Copy the lines of the material word for word, starting at its first line and ending with the line that contains "Masjid Temenggong Daeng". Leave the pictures out of your copy.
:: Input material ::
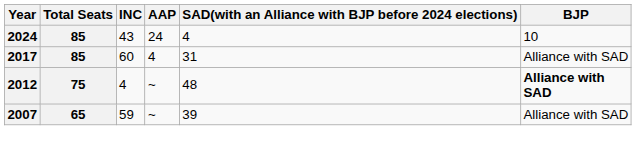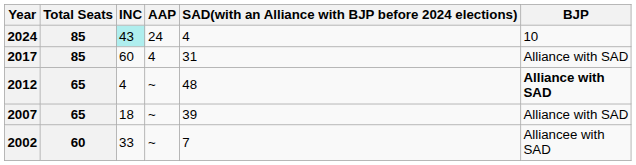2024 | INC: no background -> paleturquoise background
2012 | Total Seats: 75 -> 65
2007 | INC: 59 -> 18
+ row: 2002 | 60 | 33 | ~ | 7 | Alliancee with SAD
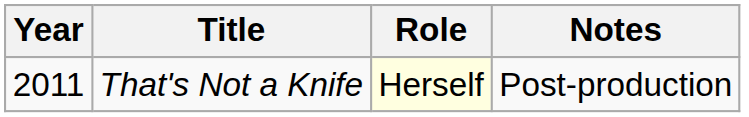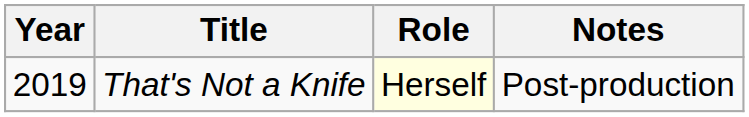That's Not a Knife | Year: 2011 -> 2019
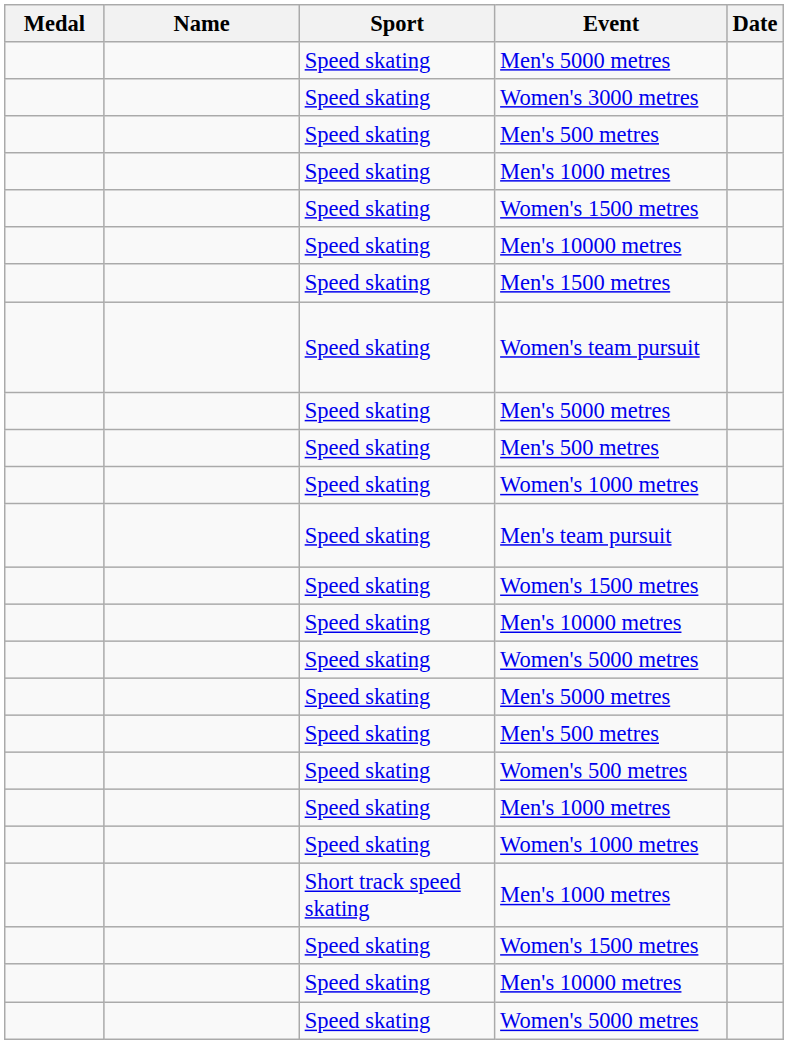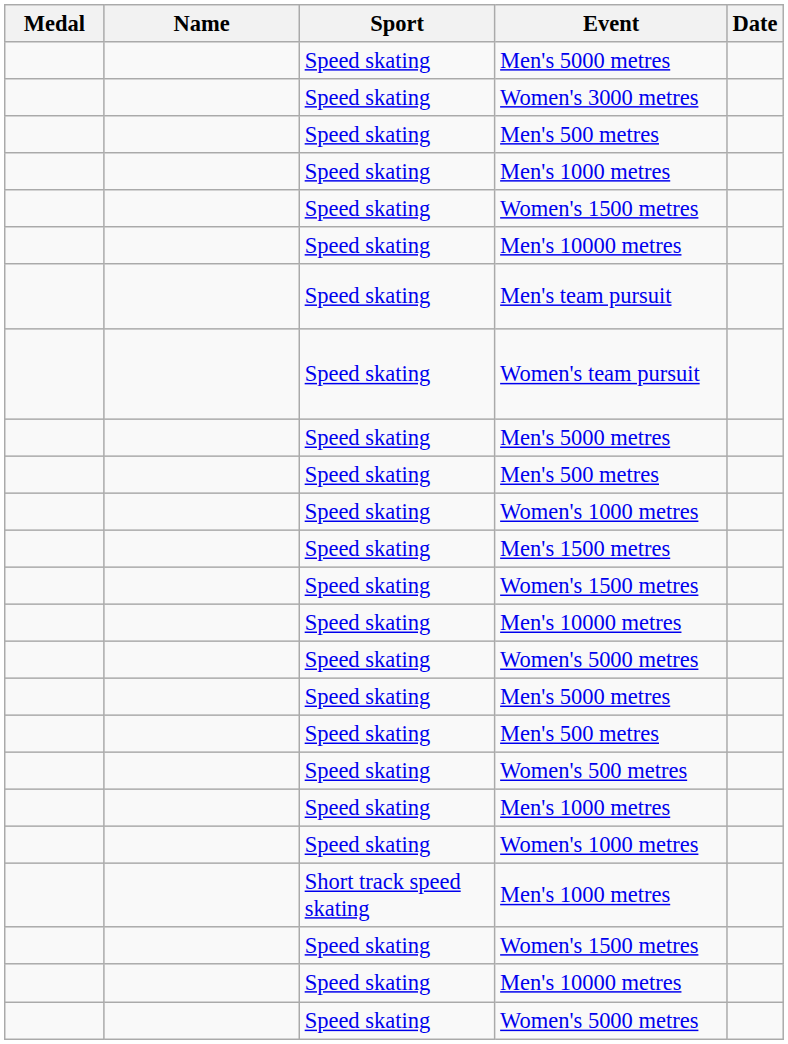rows swapped: Men's team pursuit <-> Men's 1500 metres
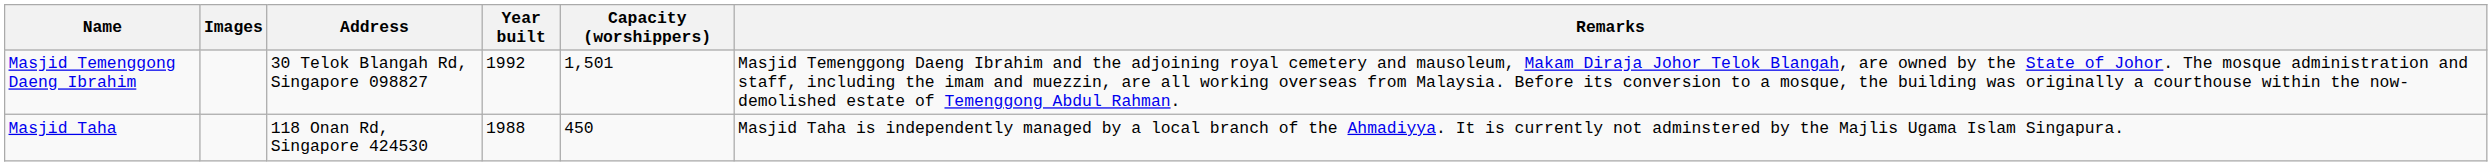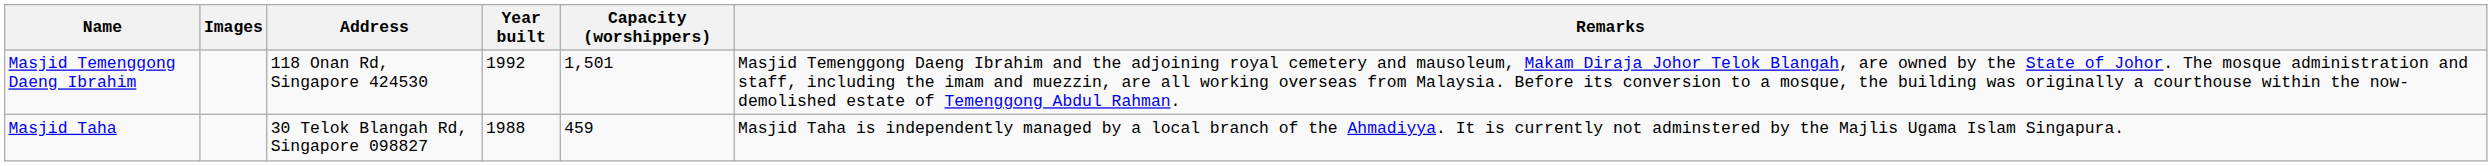Masjid Temenggong Daeng Ibrahim | Address: 30 Telok Blangah Rd, Singapore 098827 -> 118 Onan Rd, Singapore 424530
Masjid Taha | Address: 118 Onan Rd, Singapore 424530 -> 30 Telok Blangah Rd, Singapore 098827
Masjid Taha | Capacity (worshippers): 450 -> 459
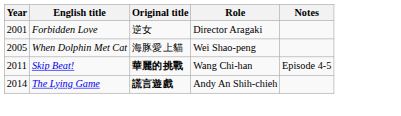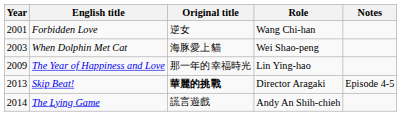Forbidden Love | Role: Director Aragaki -> Wang Chi-han
When Dolphin Met Cat | Year: 2005 -> 2003
+ row: 2009 | The Year of Happiness and Love | 那一年的幸福時光 | Lin Ying-hao
Skip Beat! | Year: 2011 -> 2013
Skip Beat! | Role: Wang Chi-han -> Director Aragaki
The Lying Game | Original title: bold -> normal
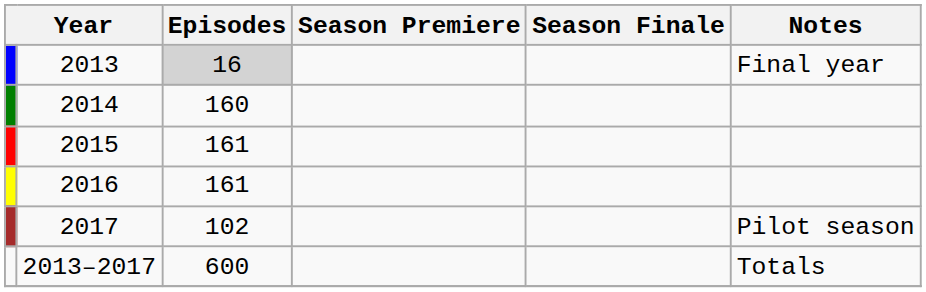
:::
● Exercise result
2024 | INC: no background -> paleturquoise background
2012 | Total Seats: 75 -> 65
2007 | INC: 59 -> 18
+ row: 2002 | 60 | 33 | ~ | 7 | Alliancee with SAD
That's Not a Knife | Year: 2011 -> 2019
rows swapped: Men's team pursuit <-> Men's 1500 metres
Masjid Temenggong Daeng Ibrahim | Address: 30 Telok Blangah Rd, Singapore 098827 -> 118 Onan Rd, Singapore 424530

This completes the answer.